» **What is required**
Among the lines below, restate word for word only those from the line with "Abogado Laboral" through the line with "Tel : 02 62 58 88 88", with both end lines kept.
****
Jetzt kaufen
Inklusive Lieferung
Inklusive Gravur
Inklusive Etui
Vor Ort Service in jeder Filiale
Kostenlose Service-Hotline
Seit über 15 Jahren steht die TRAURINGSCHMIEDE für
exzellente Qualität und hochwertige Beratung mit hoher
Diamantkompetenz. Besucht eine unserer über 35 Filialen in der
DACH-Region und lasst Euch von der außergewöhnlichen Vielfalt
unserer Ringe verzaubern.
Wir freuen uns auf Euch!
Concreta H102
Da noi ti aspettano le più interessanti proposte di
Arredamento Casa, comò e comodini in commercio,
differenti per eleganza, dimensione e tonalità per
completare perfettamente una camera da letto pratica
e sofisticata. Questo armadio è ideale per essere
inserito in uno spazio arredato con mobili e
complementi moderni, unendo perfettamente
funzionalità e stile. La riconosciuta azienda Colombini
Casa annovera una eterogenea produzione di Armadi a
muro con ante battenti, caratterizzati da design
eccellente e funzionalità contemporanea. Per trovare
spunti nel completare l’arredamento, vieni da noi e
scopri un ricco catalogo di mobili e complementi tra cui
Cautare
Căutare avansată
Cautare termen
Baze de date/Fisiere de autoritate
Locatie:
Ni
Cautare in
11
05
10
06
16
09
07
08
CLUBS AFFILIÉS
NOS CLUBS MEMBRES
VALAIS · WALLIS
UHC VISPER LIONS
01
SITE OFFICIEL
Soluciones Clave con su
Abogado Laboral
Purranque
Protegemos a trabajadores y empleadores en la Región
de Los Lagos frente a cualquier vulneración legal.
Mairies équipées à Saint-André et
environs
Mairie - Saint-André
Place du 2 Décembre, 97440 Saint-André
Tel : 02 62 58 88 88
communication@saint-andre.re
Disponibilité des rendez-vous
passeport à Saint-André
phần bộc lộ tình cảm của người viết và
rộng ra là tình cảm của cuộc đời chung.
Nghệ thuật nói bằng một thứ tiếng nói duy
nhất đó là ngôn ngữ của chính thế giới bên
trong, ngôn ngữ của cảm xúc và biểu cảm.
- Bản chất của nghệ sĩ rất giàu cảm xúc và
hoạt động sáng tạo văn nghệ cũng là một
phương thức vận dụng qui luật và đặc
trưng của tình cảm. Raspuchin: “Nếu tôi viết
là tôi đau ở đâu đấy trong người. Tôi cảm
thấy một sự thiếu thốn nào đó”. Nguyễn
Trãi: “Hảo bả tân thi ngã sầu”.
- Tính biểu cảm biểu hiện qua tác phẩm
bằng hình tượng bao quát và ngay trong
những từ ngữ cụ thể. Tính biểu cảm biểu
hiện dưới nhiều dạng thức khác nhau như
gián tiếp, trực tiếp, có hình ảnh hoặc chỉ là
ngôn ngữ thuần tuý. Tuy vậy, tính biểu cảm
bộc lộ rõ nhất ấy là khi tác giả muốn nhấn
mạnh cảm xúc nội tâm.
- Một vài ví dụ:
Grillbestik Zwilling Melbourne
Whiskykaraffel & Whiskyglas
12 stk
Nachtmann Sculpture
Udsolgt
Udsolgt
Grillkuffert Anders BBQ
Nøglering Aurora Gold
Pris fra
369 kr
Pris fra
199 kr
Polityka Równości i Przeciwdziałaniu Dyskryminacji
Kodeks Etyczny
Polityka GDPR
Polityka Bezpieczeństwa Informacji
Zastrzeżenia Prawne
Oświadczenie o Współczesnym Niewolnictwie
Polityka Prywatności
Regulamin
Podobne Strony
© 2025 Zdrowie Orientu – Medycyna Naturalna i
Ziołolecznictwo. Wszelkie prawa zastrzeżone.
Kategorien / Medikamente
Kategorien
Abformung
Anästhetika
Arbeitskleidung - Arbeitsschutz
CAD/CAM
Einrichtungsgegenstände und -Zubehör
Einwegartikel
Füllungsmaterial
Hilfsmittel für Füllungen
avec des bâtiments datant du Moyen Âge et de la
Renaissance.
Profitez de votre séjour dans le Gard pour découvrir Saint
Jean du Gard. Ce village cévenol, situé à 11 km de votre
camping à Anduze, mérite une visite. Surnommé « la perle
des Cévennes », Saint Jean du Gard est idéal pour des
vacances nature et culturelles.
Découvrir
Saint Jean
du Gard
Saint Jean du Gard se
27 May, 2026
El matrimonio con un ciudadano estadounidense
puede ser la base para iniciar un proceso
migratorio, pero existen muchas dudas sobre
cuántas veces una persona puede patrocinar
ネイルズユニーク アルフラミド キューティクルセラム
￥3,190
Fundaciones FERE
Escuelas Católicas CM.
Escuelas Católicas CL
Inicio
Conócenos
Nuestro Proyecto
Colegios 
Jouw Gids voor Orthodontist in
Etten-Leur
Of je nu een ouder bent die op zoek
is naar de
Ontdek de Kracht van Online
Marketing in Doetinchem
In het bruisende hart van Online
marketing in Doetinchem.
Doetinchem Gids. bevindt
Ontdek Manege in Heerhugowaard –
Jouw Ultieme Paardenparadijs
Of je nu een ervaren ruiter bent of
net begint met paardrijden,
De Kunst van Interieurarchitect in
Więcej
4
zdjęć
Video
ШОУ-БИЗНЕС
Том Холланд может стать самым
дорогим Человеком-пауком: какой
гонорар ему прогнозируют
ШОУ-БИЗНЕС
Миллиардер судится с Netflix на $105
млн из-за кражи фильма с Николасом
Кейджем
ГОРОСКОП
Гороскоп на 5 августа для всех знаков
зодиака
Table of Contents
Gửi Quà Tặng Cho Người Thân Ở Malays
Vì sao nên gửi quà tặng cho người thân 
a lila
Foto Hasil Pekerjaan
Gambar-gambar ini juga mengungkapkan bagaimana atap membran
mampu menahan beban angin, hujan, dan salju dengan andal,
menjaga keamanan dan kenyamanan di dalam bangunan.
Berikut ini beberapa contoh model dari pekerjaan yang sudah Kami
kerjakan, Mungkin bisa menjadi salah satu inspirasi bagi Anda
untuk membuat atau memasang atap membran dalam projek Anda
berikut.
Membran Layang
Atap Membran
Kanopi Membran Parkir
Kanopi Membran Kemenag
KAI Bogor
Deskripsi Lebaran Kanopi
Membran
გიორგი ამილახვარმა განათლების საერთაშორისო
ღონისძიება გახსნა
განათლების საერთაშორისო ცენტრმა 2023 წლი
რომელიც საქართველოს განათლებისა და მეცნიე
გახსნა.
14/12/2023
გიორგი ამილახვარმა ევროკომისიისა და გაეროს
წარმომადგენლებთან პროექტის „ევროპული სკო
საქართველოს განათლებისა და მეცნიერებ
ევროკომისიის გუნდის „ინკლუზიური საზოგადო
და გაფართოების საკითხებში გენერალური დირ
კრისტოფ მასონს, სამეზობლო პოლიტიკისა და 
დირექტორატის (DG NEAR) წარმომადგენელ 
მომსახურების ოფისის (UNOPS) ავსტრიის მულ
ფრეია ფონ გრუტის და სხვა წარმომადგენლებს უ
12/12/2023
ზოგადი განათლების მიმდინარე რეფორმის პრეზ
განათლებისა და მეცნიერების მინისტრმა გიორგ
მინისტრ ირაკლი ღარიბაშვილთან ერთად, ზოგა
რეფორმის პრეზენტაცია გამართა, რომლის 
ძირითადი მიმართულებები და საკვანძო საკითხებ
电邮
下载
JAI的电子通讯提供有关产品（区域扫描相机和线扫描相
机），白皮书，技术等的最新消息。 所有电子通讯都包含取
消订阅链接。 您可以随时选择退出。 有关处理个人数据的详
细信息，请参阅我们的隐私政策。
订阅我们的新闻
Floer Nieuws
****
» **Final answer**
Abogado Laboral
Purranque
Protegemos a trabajadores y empleadores en la Región
de Los Lagos frente a cualquier vulneración legal.
Mairies équipées à Saint-André et
environs
Mairie - Saint-André
Place du 2 Décembre, 97440 Saint-André
Tel : 02 62 58 88 88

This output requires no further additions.